A more practical solution is to use free tools to minimize interruptions from spam texts. On iPhones, you can open the Settings app, tap messages and enable an option to “filter unknown senders.” That places messages from numbers that are not in your phone book into a separate messages folder. On Android phones, you can open the messages app, enter the spam messages settings and enable “block unknown senders.”
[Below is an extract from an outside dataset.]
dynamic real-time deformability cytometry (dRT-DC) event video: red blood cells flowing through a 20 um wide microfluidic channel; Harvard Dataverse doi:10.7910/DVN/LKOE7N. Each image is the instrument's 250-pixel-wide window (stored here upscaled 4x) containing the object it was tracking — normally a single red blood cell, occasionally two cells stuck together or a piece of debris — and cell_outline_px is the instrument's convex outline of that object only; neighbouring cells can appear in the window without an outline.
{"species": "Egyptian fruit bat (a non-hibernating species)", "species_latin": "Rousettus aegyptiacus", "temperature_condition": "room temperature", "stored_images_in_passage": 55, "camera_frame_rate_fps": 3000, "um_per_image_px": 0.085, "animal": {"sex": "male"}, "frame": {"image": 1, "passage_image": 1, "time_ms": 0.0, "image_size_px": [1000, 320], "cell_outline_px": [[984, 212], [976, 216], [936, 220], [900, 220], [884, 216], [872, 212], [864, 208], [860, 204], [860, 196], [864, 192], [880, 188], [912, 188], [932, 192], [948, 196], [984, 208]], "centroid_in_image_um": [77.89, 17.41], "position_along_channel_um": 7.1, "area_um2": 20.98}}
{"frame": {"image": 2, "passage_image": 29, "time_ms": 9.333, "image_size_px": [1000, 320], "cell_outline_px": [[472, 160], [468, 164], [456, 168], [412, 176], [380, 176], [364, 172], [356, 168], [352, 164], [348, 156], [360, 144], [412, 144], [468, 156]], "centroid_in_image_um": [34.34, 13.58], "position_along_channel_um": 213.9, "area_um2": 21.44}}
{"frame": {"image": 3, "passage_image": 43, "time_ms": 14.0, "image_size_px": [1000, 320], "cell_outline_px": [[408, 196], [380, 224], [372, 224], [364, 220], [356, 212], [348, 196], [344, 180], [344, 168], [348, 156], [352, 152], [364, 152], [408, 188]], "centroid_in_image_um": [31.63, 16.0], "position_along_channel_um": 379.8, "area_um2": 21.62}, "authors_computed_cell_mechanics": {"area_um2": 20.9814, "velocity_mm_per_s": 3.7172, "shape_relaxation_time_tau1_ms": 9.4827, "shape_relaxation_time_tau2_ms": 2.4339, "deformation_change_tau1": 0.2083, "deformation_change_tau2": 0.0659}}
Finally, both iPhones and Android devices include the ability to open the settings of a message and block a specific number from contacting you.
Bottom Line
There’s a moral to this story: We can help prevent spam from flooding our phones if we stop sharing our phone numbers with people we don’t fully trust. That includes the cashier at a retail store asking for our phone number to get a discount, or an app or a website asking for our digits when we sign up for an account. Who knows where our digits eventually end up after they reach the hands of marketers?
A better idea is for all of us to carry a second set of digits, which can be created with free internet calling apps like Google Voice, that we treat as a burner phone number.